À Hong Kong, le fondateur du média indépendant Apple Daily Jimmy Lai – dont le procès devrait s’ouvrir le 18 décembre – risque une peine d’emprisonnement à vie en vertu de la loi sur la sécurité nationale. Les ressortissants étrangers ne sont pas non plus à l’abri des griffes de la répression étatique, comme l’a montré l’enlèvement, en 2015 en Thaïlande, de l’éditeur suédois Gui Minhai, qui a par la suite été condamné à 10 ans de prison malgré de graves problèmes de santé.

Pékin tente de perturber la réunion du CDH sur la liberté des médias

En plus d’imposer de sévères restrictions à la liberté de la presse au niveau national, le régime de Pékin a tenté d’user de son influence pour perturber les activités des Nations unies liées à situation des droits de l’homme et des libertés fondamentales en Chine continentale et à Hong Kong. Réagissant à l’organisation d’un événement parallèle consacré à la liberté des médias à Hong Kong prévu le 27 septembre, sous le parrainage du Royaume-Uni et de 24 autres États, la délégation chinoise a exhorté tous les États membres de l’ONU à le boycotter, dans une lettre qui aurait été remise en mains propres à toutes les délégations présentes à Genève. Une déclaration publique similaire de la région administrative spéciale de Hong Kong s’en est suivie. Cet appel au boycott a lamentablement échoué, et de nombreux ambassadeurs et quelques médias internationaux ont participé à l'événement. Un délégué chinois est intervenu pour exprimer à nouveau la forte opposition de la Chine à l’organisation de cet événement et affirmer que l'État de droit est respecté à Hong Kong.

S’exprimant au cours de l'événement, la directrice des campagnes de RSF, Rebecca Vincent, a rappelé aux délégations que la promotion des droits humains et des libertés fondamentales fait partie des objectifs mêmes des Nations unies comme le prévoit leur cadre juridique.
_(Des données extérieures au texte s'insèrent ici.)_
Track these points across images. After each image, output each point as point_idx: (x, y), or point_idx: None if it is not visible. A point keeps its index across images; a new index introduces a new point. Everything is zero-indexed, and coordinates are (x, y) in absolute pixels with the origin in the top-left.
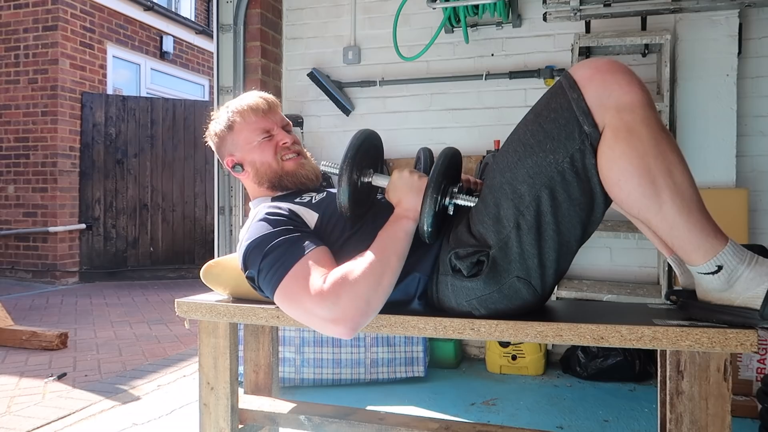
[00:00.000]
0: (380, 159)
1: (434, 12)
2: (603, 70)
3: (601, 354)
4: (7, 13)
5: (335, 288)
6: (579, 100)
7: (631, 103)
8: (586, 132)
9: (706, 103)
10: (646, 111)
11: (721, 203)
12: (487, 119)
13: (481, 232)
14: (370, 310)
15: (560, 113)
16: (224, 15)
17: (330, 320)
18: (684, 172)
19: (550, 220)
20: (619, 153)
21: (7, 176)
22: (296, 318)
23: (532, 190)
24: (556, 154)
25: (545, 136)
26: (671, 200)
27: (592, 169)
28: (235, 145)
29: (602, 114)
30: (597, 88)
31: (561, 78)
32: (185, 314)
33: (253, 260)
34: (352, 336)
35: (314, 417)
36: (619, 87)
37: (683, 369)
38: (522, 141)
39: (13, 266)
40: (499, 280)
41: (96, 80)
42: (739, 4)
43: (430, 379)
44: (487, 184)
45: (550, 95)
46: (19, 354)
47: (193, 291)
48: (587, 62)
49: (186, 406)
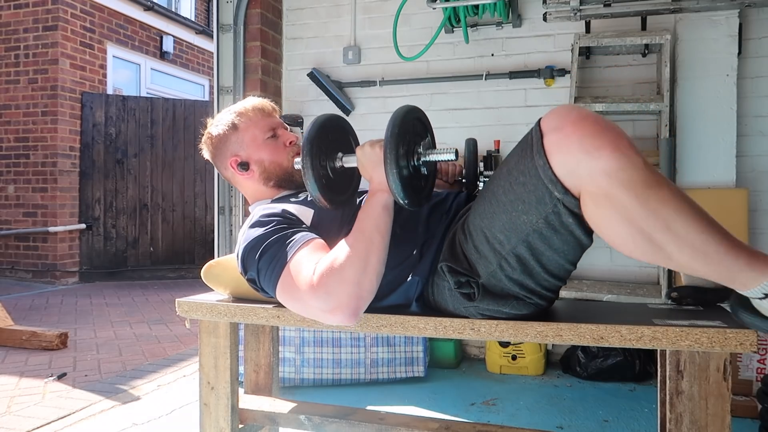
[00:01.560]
0: (350, 139)
1: (434, 12)
2: (569, 132)
3: (601, 354)
4: (7, 13)
5: (323, 278)
6: (545, 168)
7: (604, 168)
8: (557, 197)
9: (706, 103)
10: (624, 172)
11: (721, 203)
12: (487, 119)
13: (470, 260)
14: (363, 292)
15: (528, 178)
16: (224, 15)
17: (327, 311)
18: (688, 219)
19: (534, 264)
20: (604, 219)
21: (7, 176)
22: (299, 313)
23: (509, 241)
24: (529, 215)
25: (516, 198)
26: (679, 252)
27: (572, 225)
28: (241, 144)
29: (574, 181)
30: (564, 155)
31: (531, 132)
32: (186, 314)
33: (251, 262)
34: (355, 321)
35: (314, 417)
36: (587, 153)
37: (683, 369)
38: (495, 196)
39: (13, 266)
40: (496, 299)
41: (96, 80)
42: (739, 4)
43: (430, 379)
44: (470, 218)
45: (521, 152)
46: (19, 354)
47: (193, 291)
48: (555, 117)
49: (186, 406)
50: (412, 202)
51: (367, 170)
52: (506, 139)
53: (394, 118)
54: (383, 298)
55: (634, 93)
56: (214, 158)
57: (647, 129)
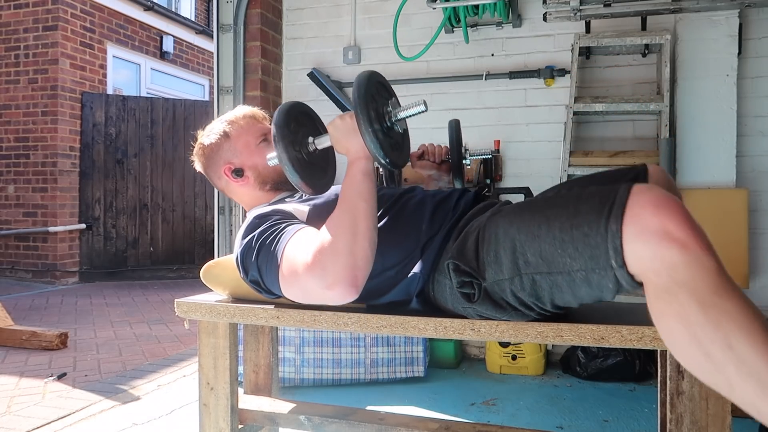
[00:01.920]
0: (316, 124)
1: (434, 12)
2: (651, 212)
3: (601, 354)
4: (7, 13)
5: (317, 256)
6: (615, 237)
7: (672, 261)
8: (612, 266)
9: (706, 103)
10: (690, 270)
11: (721, 203)
12: (487, 119)
13: (481, 260)
14: (358, 261)
15: (594, 233)
16: (224, 15)
17: (326, 288)
18: (756, 342)
19: (546, 295)
20: (663, 314)
21: (7, 176)
22: (306, 300)
23: (536, 267)
24: (574, 262)
25: (570, 240)
26: (740, 380)
27: (609, 290)
28: (234, 152)
29: (638, 261)
30: (638, 231)
31: (619, 192)
32: (185, 314)
33: (250, 263)
34: (356, 292)
35: (314, 417)
36: (660, 242)
37: (684, 369)
38: (549, 222)
39: (13, 266)
40: (495, 306)
41: (96, 80)
42: (739, 4)
43: (430, 379)
44: (502, 222)
45: (599, 202)
46: (19, 354)
47: (193, 291)
48: (644, 194)
49: (186, 406)
50: (393, 161)
51: (342, 143)
52: (506, 139)
53: (357, 83)
54: (385, 293)
55: (634, 93)
56: (206, 169)
57: (647, 129)
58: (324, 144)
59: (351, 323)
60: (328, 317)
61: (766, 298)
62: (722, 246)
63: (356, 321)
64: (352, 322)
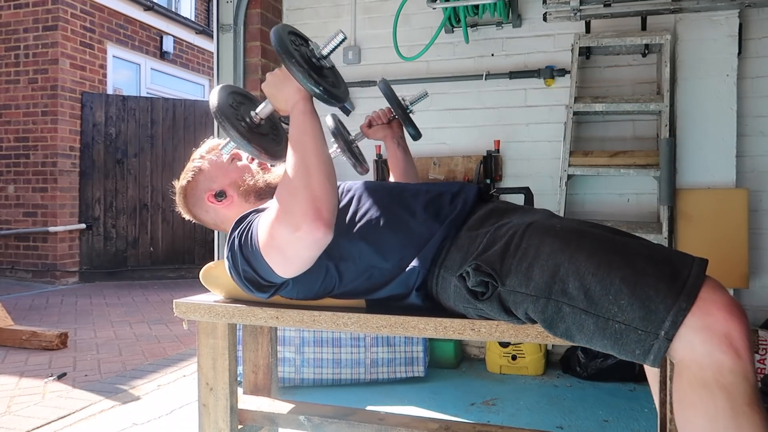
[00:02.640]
0: (252, 99)
1: (434, 12)
2: (722, 317)
3: (601, 354)
4: (7, 13)
5: (280, 207)
6: (679, 313)
7: (723, 362)
8: (659, 335)
9: (706, 103)
10: (736, 378)
11: (721, 203)
12: (487, 119)
13: (507, 266)
14: (317, 192)
15: (659, 296)
16: (224, 15)
17: (294, 229)
18: None
19: (559, 325)
20: (689, 402)
21: (7, 176)
22: (289, 261)
23: (569, 300)
24: (621, 312)
25: (630, 292)
26: None
27: (630, 350)
28: (211, 179)
29: (686, 348)
30: (702, 326)
31: (693, 269)
32: (184, 315)
33: (238, 260)
34: (324, 227)
35: (314, 417)
36: (719, 341)
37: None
38: (610, 264)
39: (13, 266)
40: (501, 310)
41: (96, 80)
42: (739, 4)
43: (430, 379)
44: (549, 242)
45: (671, 268)
46: (19, 354)
47: (193, 291)
48: (718, 294)
49: (186, 406)
50: (328, 89)
51: (279, 96)
52: (506, 139)
53: (274, 35)
54: (382, 287)
55: (634, 93)
56: (192, 208)
57: (647, 129)
58: (265, 109)
59: (351, 323)
60: (327, 317)
61: (766, 298)
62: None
63: (356, 321)
64: (351, 322)
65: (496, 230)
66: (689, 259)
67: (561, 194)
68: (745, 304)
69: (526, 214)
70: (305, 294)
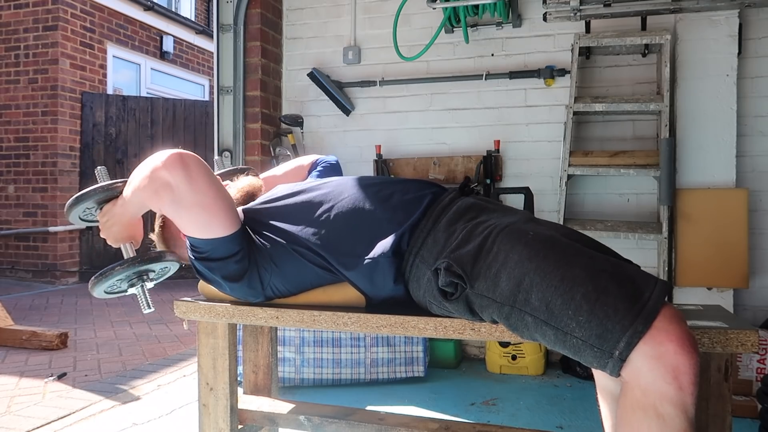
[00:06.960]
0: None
1: (434, 12)
2: (674, 349)
3: None
4: (7, 13)
5: (143, 184)
6: (634, 336)
7: (662, 392)
8: (612, 354)
9: (706, 103)
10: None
11: (721, 203)
12: (487, 119)
13: (478, 269)
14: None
15: (617, 317)
16: (224, 15)
17: (154, 171)
18: None
19: (526, 333)
20: (629, 421)
21: (7, 176)
22: (184, 200)
23: (532, 310)
24: (579, 328)
25: (589, 310)
26: None
27: (588, 361)
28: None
29: (634, 373)
30: (653, 355)
31: (655, 292)
32: (184, 315)
33: (198, 267)
34: (179, 152)
35: (314, 417)
36: (665, 371)
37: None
38: (573, 279)
39: (13, 266)
40: (466, 310)
41: (96, 80)
42: (739, 4)
43: (430, 379)
44: (519, 249)
45: (633, 289)
46: (19, 354)
47: (193, 291)
48: (675, 325)
49: (186, 406)
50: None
51: (126, 217)
52: (506, 139)
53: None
54: (353, 269)
55: (634, 93)
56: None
57: (647, 129)
58: (129, 249)
59: (351, 323)
60: (327, 317)
61: (766, 298)
62: (722, 246)
63: (356, 321)
64: (351, 321)
65: (473, 227)
66: (652, 280)
67: (561, 194)
68: (745, 304)
69: (505, 214)
70: (290, 283)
Elle a souligné que les déclarations de la mission chinoise selon lesquelles les libertés fondamentales, y compris la liberté des médias, seraiient respectées à Hong Kong “ne pouvaient être plus éloignées de la vérité”, affirmant que “depuis que le Classement mondial de la liberté de la presse de RSF existe, c’est-à-dire depuis 21 ans, nous n’avons jamais assisté à une détérioration aussi brutale et rapide de la liberté de la presse que celle que nous avons constatée à Hong Kong “.

Le régime continue de harceler des défenseurs de la liberté de la presse

Le lendemain, le 28 septembre, le rapport annuel du Secrétaire général des Nations unies sur les représailles condamnait le ciblage par la Chine des personnes et des organisations qui coopèrent avec les organes de l’ONU sur les questions des droits de l’homme en Chine et à Hong Kong. Le rapport dénonçait en particulier les représailles dirigées contre Sébastien Lai, le fils de Jimmy Lai, et contre son équipe juridique internationale, à la suite de leurs actions entreprises auprès des organes de l’ONU pour mettre en lumière le cas de Jimmy Lai et dénoncer l'utilisation de la loi sur la sécurité nationale pour cibler les journalistes et les militants pro-démocratie présents sur le territoire.

Bien que cette année, il y ait autant de candidats à l'élection pour la région Asie-Pacifique que de sièges disponibles, les membres du CDH ne peuvent être élus qu’avec l’accord de la majorité absolue (97 voix) de l’Assemblée générale. Conformément à la Résolution 60/251 de l’AGNU, les États membres doivent “tenir compte de la contribution des candidats à la promotion et à la protection des droits humains” lorsqu'ils votent.

Depuis son arrivée au pouvoir en 2012, le dirigeant chinois Xi Jinping mène une véritable croisade contre le journalisme, comme le révèle le rapport de RSF Le Grand Bond en arrière du journalisme en Chine, publié en décembre 2021, qui détaille les efforts de Pékin pour contrôler l’information et les médias à l’intérieur comme à l’extérieur de ses frontières.

Classée 179e sur 180 pays au Classement mondial de la liberté de la presse établi par RSF en 2023, la Chine est l’État qui détient le plus grand nombre de journalistes et de défenseurs de la liberté de la presse, avec au moins 114 d’entre eux actuellement sous les verrous.